The following interview originally appeared in the winter 2018 edition of the DFW Real Estate Review. An excerpt has been reprinted below.

When it comes to commercial real estate, there’s not a lot that Ran Holman hasn’t done. His career has run the gamut from agency leasing and tenant representation to asset management, acquisitions and dispositions, and development. The experiences all come into play in his leadership post at Cushman & Wakefield, where he serves as managing principal in Dallas.

“I don’t think you have to have played football to be a good football coach, but I think it helps,” Holman says.

He grew up in the business, the son of a retail and multifamily developer. While attending the University of Texas at Dallas, where he studied business and psychology, he launched his own homebuilding business.

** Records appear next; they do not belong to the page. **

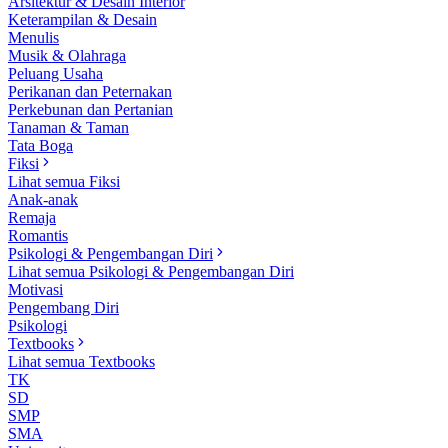
Arsitektur & Desain Interior
Keterampilan & Desain
Menulis
Musik & Olahraga
Peluang Usaha
Perikanan dan Peternakan
Perkebunan dan Pertanian
Tanaman & Taman
Tata Boga
Fiksi
Lihat semua Fiksi
Anak-anak
Remaja
Romantis
Psikologi & Pengembangan Diri
Lihat semua Psikologi & Pengembangan Diri
Motivasi
Pengembang Diri
Psikologi
Textbooks
Lihat semua Textbooks
TK
SD
SMP
SMA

After school, Holman switched to the commercial sector, working in the “data bank” at what’s now CBRE. He segued into office brokerage, then investment sales and asset services. In 1995, just 10 years into his career, he was tapped to run the firm’s institutional services group in Dallas.

From there he was promoted to executive managing director, ultimately overseeing a five-state region.

“I learned how big organizations move and how to balance corporate demands with local market demands,” he says. “But at that time, I was in my early 30s and my skill set wasn’t complete.”

A yearning to get into development led him in 2000 to join Cawley-Wilcox as president and principal, overseeing multi-market brokerage and office development. There, Holman says, he learned the importance of speed: “This industry is so competitive; you have to be smart, and you have to be able to move quickly, and Founder Bill Cawley is both of those things. He’s also one of the most intuitive deal-makers in the business.”

Holman went on to run North Texas operations for developers Hines and Van Trust. Then, in April 2016, he was offered the chance to lead the Dallas operations of Cushman & Wakefield. The company was entering a period of reinvention, after being acquired by TPG and merging with DTZ and Cassidy Turley.

“The pillars of the amalgamated companies were so strong; there was so much upon which to build,” Holman says.